───── Data supplied ─────
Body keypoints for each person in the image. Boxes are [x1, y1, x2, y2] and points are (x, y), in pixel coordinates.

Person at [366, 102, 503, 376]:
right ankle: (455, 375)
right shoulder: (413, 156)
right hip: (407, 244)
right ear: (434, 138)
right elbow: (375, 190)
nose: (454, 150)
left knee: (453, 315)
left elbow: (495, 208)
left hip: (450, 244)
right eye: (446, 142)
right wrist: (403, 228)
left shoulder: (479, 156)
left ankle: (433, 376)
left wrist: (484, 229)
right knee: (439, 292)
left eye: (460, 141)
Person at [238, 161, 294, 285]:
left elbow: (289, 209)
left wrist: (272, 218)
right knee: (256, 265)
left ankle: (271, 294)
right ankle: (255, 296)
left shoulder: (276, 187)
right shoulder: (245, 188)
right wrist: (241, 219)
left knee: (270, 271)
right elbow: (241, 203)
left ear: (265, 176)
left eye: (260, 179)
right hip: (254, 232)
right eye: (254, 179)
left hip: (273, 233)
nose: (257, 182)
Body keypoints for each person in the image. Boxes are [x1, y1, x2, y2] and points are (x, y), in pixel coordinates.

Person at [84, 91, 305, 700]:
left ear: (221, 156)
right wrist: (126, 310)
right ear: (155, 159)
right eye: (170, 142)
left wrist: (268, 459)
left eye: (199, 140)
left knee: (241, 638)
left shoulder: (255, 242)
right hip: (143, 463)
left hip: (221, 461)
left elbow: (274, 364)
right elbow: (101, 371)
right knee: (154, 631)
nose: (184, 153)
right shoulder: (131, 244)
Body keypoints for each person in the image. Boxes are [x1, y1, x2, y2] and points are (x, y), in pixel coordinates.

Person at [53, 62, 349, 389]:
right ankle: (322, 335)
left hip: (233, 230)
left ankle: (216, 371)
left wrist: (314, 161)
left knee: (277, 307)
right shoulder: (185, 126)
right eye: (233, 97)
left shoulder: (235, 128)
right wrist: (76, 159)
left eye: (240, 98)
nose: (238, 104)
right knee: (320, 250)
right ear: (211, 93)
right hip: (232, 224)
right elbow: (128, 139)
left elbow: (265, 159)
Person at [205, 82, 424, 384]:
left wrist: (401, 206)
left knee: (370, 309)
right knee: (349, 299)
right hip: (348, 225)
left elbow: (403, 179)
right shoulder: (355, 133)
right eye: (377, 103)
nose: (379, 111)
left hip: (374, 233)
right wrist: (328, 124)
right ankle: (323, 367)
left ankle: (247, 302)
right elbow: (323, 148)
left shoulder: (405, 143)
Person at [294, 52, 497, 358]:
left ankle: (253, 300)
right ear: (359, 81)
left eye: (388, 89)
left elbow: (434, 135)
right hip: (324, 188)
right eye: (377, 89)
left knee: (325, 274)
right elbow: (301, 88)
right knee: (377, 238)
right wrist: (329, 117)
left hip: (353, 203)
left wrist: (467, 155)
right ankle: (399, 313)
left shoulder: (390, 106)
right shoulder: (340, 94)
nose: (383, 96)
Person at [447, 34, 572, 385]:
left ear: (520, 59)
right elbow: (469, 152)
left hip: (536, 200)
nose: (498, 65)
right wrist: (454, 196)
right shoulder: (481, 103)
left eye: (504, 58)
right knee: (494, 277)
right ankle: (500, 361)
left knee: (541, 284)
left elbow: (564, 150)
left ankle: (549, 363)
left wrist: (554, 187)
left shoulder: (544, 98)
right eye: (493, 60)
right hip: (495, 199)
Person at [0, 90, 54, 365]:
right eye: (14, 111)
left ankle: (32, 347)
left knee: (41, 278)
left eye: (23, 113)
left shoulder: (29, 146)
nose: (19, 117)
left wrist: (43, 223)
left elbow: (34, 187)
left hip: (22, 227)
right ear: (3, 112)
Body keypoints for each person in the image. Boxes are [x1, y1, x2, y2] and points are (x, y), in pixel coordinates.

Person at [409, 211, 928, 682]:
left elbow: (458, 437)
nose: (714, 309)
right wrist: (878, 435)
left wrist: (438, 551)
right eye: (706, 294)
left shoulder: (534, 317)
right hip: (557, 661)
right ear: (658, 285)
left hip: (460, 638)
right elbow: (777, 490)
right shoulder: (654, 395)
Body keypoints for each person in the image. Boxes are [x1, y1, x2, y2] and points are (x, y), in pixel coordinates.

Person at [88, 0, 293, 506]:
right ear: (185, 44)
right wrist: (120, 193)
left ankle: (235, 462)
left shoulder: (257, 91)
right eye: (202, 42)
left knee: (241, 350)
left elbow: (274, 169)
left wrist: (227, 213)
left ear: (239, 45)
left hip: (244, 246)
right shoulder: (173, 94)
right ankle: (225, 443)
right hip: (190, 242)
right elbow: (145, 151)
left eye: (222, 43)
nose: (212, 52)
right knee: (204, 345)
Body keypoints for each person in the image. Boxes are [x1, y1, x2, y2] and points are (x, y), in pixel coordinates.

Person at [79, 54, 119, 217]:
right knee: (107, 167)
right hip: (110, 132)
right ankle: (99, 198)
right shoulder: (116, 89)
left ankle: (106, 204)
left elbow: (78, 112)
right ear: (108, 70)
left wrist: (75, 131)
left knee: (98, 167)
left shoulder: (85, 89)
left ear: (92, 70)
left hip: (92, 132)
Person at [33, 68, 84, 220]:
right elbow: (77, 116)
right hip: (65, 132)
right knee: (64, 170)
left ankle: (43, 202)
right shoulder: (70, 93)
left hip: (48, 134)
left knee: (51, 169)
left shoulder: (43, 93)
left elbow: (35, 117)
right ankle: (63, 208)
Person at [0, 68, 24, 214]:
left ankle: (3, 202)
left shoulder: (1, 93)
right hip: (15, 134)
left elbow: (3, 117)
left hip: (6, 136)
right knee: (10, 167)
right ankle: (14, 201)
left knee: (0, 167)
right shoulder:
─────
What the exercise asks: In exact wording, restate the lines of the data above from the first through the one holding "left shoulder: (235, 128)", and stop after that line.

Solved exercise:
Body keypoints for each person in the image. Boxes are [x1, y1, x2, y2] and points are (x, y), in pixel coordinates.

Person at [366, 102, 503, 376]:
right ankle: (455, 375)
right shoulder: (413, 156)
right hip: (407, 244)
right ear: (434, 138)
right elbow: (375, 190)
nose: (454, 150)
left knee: (453, 315)
left elbow: (495, 208)
left hip: (450, 244)
right eye: (446, 142)
right wrist: (403, 228)
left shoulder: (479, 156)
left ankle: (433, 376)
left wrist: (484, 229)
right knee: (439, 292)
left eye: (460, 141)
Person at [238, 161, 294, 285]:
left elbow: (289, 209)
left wrist: (272, 218)
right knee: (256, 265)
left ankle: (271, 294)
right ankle: (255, 296)
left shoulder: (276, 187)
right shoulder: (245, 188)
right wrist: (241, 219)
left knee: (270, 271)
right elbow: (241, 203)
left ear: (265, 176)
left eye: (260, 179)
right hip: (254, 232)
right eye: (254, 179)
left hip: (273, 233)
nose: (257, 182)
Body keypoints for each person in the image. Boxes are [x1, y1, x2, y2] and points are (x, y), in pixel coordinates.

Person at [84, 91, 305, 700]:
left ear: (221, 156)
right wrist: (126, 310)
right ear: (155, 159)
right eye: (170, 142)
left wrist: (268, 459)
left eye: (199, 140)
left knee: (241, 638)
left shoulder: (255, 242)
right hip: (143, 463)
left hip: (221, 461)
left elbow: (274, 364)
right elbow: (101, 371)
right knee: (154, 631)
nose: (184, 153)
right shoulder: (131, 244)
Body keypoints for each person in the image. Boxes are [x1, y1, x2, y2] and points are (x, y), in pixel coordinates.

Person at [53, 62, 349, 389]:
right ankle: (322, 335)
left hip: (233, 230)
left ankle: (216, 371)
left wrist: (314, 161)
left knee: (277, 307)
right shoulder: (185, 126)
right eye: (233, 97)
left shoulder: (235, 128)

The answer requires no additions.